Cuando el hombre alcanza un cierto poder, empieza a atribuirle otros usos a los objetos, como un niño que aún no conociera el verdadero significado de las cosas. Un niño puede convertir en un amigo a una coliflor, pero el padre sabe que para los pobres la comida está restringida a poseer un único significado. Devolverle al objeto su utilidad pasa también por matar a ese amigo imaginario, que es también matar un poco al niño, despojarle de su poder.
Esta metáfora sirve a Tsai Ming-liang para emprender, en Stray Dogs, un viaje hasta el corazón de un hombre que ha perdido sus posesiones tras un desastre natural. El viaje al interior del protagonista se convierte, también, en un crudo retrato del desmoronamiento del sistema económico: quienes antes habitaron lujosas viviendas se ven obligados a aceptar trabajos miserables, al tiempo que sus hijos deben sobrevivir descuidados en las afueras de la gran ciudad.
Y el realizador vuelve a filmar como si hubiese refinado los procedimientos con los que concibió Good Bye, Dragon Inn (2003). Refinar, depurar y también ensanchar la escritura. Si allí desplegaba un sentido discurso en torno a cómo es imposible habitar hoy los confines del cine, Stray Dogs habla de la imposibilidad de habitar hoy el mundo: ya no hay lugar para las personas en el mundo civilizado, y sus consecuencias se pueden contemplar a partir de lo más pequeño, como el protagonista cuando intenta ingerir una pata de pollo, o la aséptica manera en que la propia sociedad ha eliminado la posibilidad de que un niño sobreviva en la gran jungla de asfalto.
En ese estado de cosas, al personaje principal ya solo le queda refugiarse en su memoria, cantar las canciones de su infancia como forma de protegerse mientras se abstrae del presente.
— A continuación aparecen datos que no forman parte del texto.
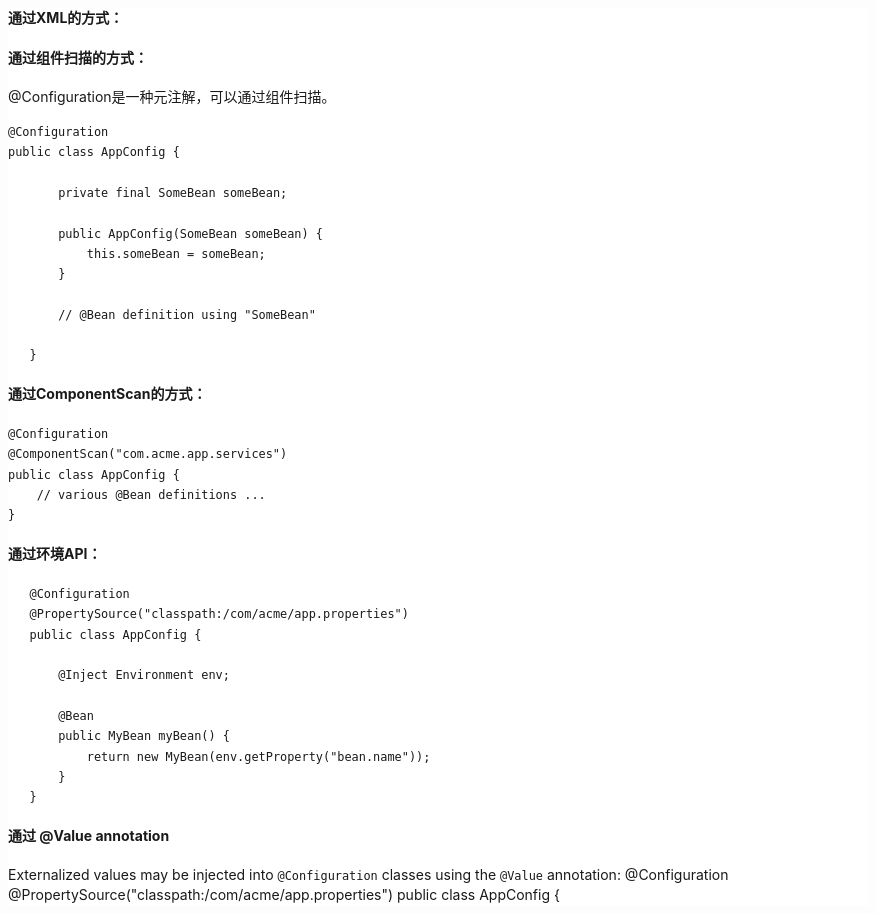 #### 通过XML的方式：
<beans>
     <context:annotation-config/>
     <bean class="com.acme.AppConfig"/>
</beans>



#### 通过组件扫描的方式：
 @Configuration是一种元注解，可以通过组件扫描。

```
@Configuration
public class AppConfig {

       private final SomeBean someBean;

       public AppConfig(SomeBean someBean) {
           this.someBean = someBean;
       }

       // @Bean definition using "SomeBean"

   }
```

#### 通过ComponentScan的方式：
```
@Configuration
@ComponentScan("com.acme.app.services")
public class AppConfig {
    // various @Bean definitions ...
}

```

#### 通过环境API：
```
   @Configuration
   @PropertySource("classpath:/com/acme/app.properties")
   public class AppConfig {

       @Inject Environment env;

       @Bean
       public MyBean myBean() {
           return new MyBean(env.getProperty("bean.name"));
       }
   }
```

#### 通过 @Value annotation
Externalized values may be injected into `@Configuration` classes using the `@Value` annotation:
   @Configuration
   @PropertySource("classpath:/com/acme/app.properties")
   public class AppConfig {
En un salto al vacío cercano al que hiciera Antonioni en la célebre escena final de El eclipse (1962) – cineasta con el que comparte no pocas similitudes estilísticas, algo así como depurar su esencia hasta alcanzar la abstracción – la segunda mitad de Stray Dogs podría tener lugar en el interior de la mente del protagonista. Un largo primer plano sobre la mirada perdida y la sien del actor ya nos pone en la pista de un viaje interior definitivo en el que, a partir de entonces, la película ya solo pondrá en escena sus recuerdos deshilachados.
En esos recuerdos, las paredes de la casa familiar ya se han desdibujado. O incluso el propio recuerdo trata de expulsar al hombre: la esposa limpia los lugares por donde éste ha pasado como manera de simbolizar la memoria que desaparece progresivamente. Al protagonista ya solo le queda vagar entre fantasmas. En ese momento la escritura en imágenes de Ming-liang se vuelve tan poderosa como impenetrable, fascinante y al mismo tiempo inaprensible, apasionadamente personal, como si un pintor hubiese encontrado al fin la expresión definitiva de su arte. La última media hora de Stray Dogs, envuelta en silencio y compuesta por dos únicos planos, sintetizan los logros del realizador tanto como del propio filme, quizá la gran película del siglo XXI en tanto que ha puesto en imágenes la compleja idea de un mundo inhóspito que ha arrebatado al hombre la posibilidad de imaginar, de vivir siquiera en el recuerdo. En cierto modo, como el niño que moría un poco al perder su juguete, el hombre también ha sido despojado de su poder.